Près de 20 000 personnes et plus de 300 organisations associatives, syndicales et politiques ont signé l’appel à marcher pour le climat, la paix et la justice sociale, partout en France le 26 septembre.
Nous sommes toutes et tous concernéEs par l’avenir que nous préparent les pouvoirs, qui refusent de répondre aux menaces dont nous avons eu un aperçu cet été.
Cet été prouve l’urgence
Au cours de cet été caniculaire, pompiers, paysanNEs et soignantEs ont été en première ligne. Les habitantEs des quartiers populaires, les familles précaires, les personnes âgées, celles et ceux qui travaillent dehors ou dorment dans la rue en ont payé le prix fort. Face à ça, l’objectif immédiat est désormais clair : exiger un plan d’urgence climatique et une politique visant à la fois à sortir des énergies fossiles et à mettre en place toutes les mesures d’adaptation nécessaires (rénovation des logements, restauration des sols, des forêts, des cours d’eau…).

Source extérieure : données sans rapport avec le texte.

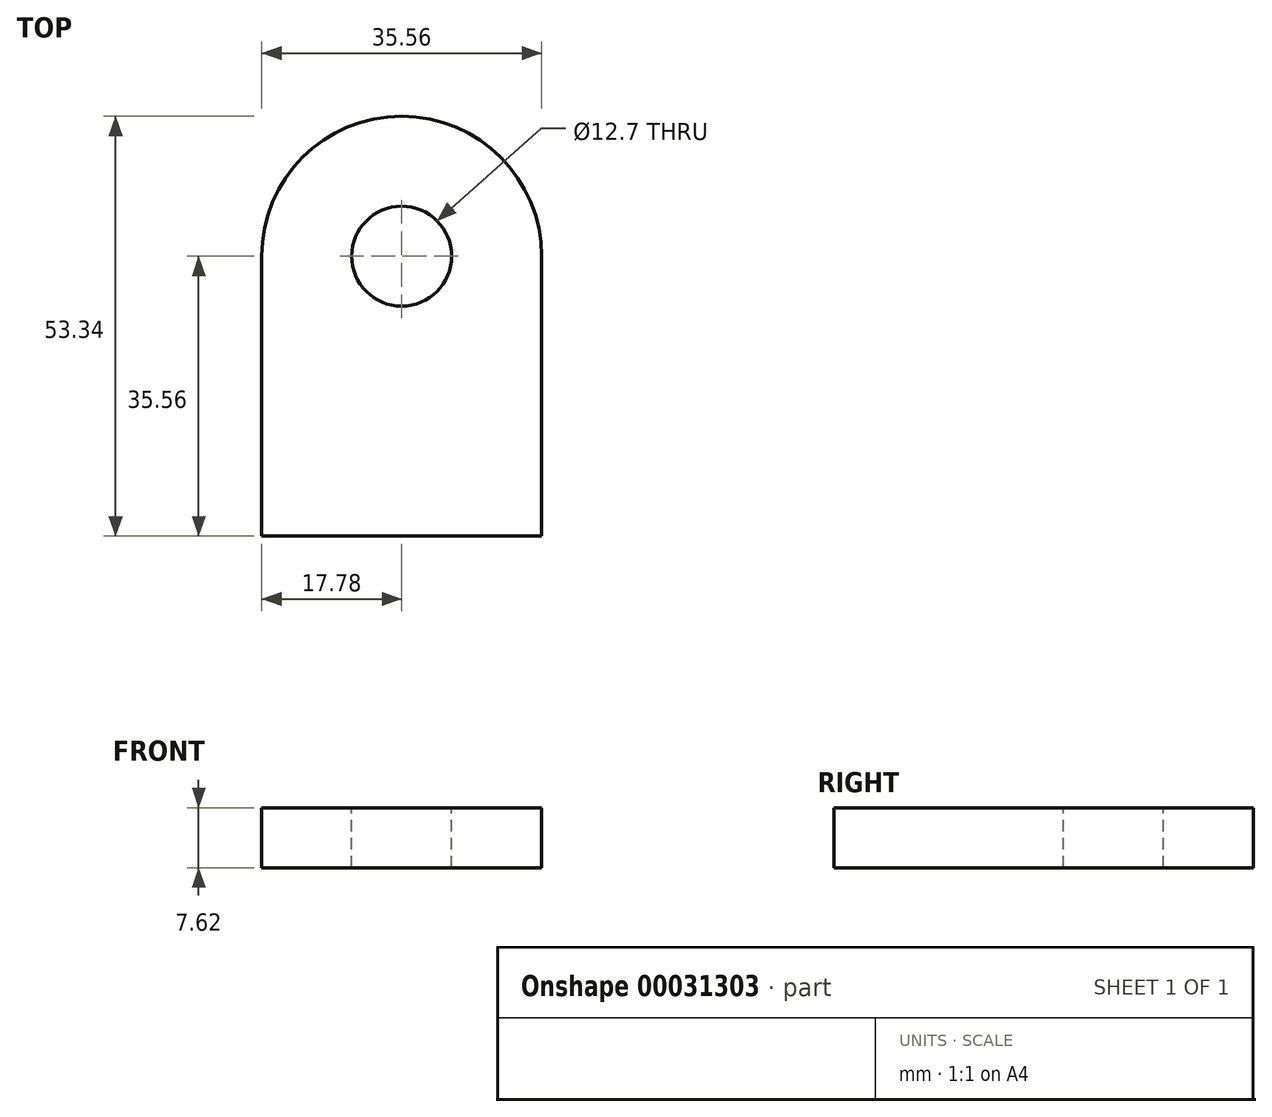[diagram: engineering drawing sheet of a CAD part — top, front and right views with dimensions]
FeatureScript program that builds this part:
annotation { "Feature Type Name" : "Feature", "Feature Type Description" : "" }
export const myFeature = defineFeature(function(context is Context, id is Id, definition is map)
    precondition{}
    {
        {
            var Q0;
            Q0=qCreatedBy(makeId("Top.planeOp"),FACE);
            var sketch = newSketch(context, id + "F0", { "sketchPlane" : qUnion([Q0])});
            skLineSegment(sketch, "E0.top", {"start": v(0, -35.56) * mm, "end": v(35.56, -35.56) * mm});
            skLineSegment(sketch, "E0.left", {"start": v(0, 0) * mm, "end": v(0, -35.56) * mm});
            skLineSegment(sketch, "E0.right", {"start": v(35.56, 0) * mm, "end": v(35.56, -35.56) * mm});
            skArc(sketch, "E1", {"start": v(35.56, 0) * mm, "mid": v(17.78, 17.78) * mm, "end": v(0, 0) * mm});
            skSolve(sketch);
        }
        {
            var Q0;
            Q0=makeQuery(id+"F0.imprint","IMPRINT",FACE,{"disambiguationData":[TD([[makeQuery(id+"F0.imprint","IMPRINT",EDGE,{"derivedFrom":sQuery(id+"F0.wireOp",EDGE,"E0.top")}),1.0]])]});
            extrude(context, id + "F1", {"entities" : qUnion([Q0]), "depth" : 7.62 * mm});
        }
        {
            var Q0;
            Q0=makeQuery(id+"F1.opExtrude","CAP_FACE",FACE,{"disambiguationData":[OSD([sQuery(id+"F0.wireOp",EDGE,"E0.top"),sQuery(id+"F0.wireOp",EDGE,"E0.left"),sQuery(id+"F0.wireOp",EDGE,"E0.right"),sQuery(id+"F0.wireOp",EDGE,"E1")])],"isStart":false});
            var sketch = newSketch(context, id + "F2", { "sketchPlane" : qUnion([Q0])});
            skCircle(sketch, "E2", {"center": v(17.78, 0) * mm, "radius": 6.35 * mm});
            skSolve(sketch);
        }
        {
            var Q0;
            Q0=makeQuery(id+"F2.imprint","IMPRINT",FACE,{"disambiguationData":[TD([[makeQuery(id+"F2.imprint","IMPRINT",EDGE,{"derivedFrom":sQuery(id+"F2.wireOp",EDGE,"E2")}),1.0]])]});
            extrude(context, id + "F3", {"entities" : qUnion([Q0]), "operationType" : NewBodyOperationType.REMOVE, "oppositeDirection" : true, "depth" : 25.4 * mm});
        }
    });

Il faut aussi prendre les mesures indispensables à la justice environnementale : taxer les superprofits des entreprises fossiles et de l’armement, instaurer un impôt climatique sur les plus gros patrimoines…
Un automne des luttes
L’appel du 26 septembre s’inscrit dans un automne de mobilisations unitaires, contre les violences policières, pour l’écologie, le vivant, la paix et la justice sociale. Dès le 13 septembre avec la grève des sapeurs-pompiers pour exiger des moyens supplémentaires, le 15 à Bercy pour que la prochaine loi de finances marque une rupture et permette de faire réellement face à la crise climatique et à ses conséquences sociales, le 20 partout en France contre la présomption de légitime défense de la police, le 29 avec la grève de la fonction publique pour les salaires, le 3 octobre à Saint-Pierre-la-Garenne, devant le site de Syngenta, contre les pesticides et pour le vivant, et le week-end des 10 et 11 octobre partout en France, contre la réforme européenne qui donnerait des approbations illimitées aux pesticides de synthèse (glyphosate, acétamipride).
Mobilisons-nous, marchons pour le climat et pour la justice sociale. Dans les AG du 26 et pendant les grèves, réunissons nos forces, préparons nos revendications et organisons-nous pour que notre colère et notre détermination fassent reculer le pouvoir.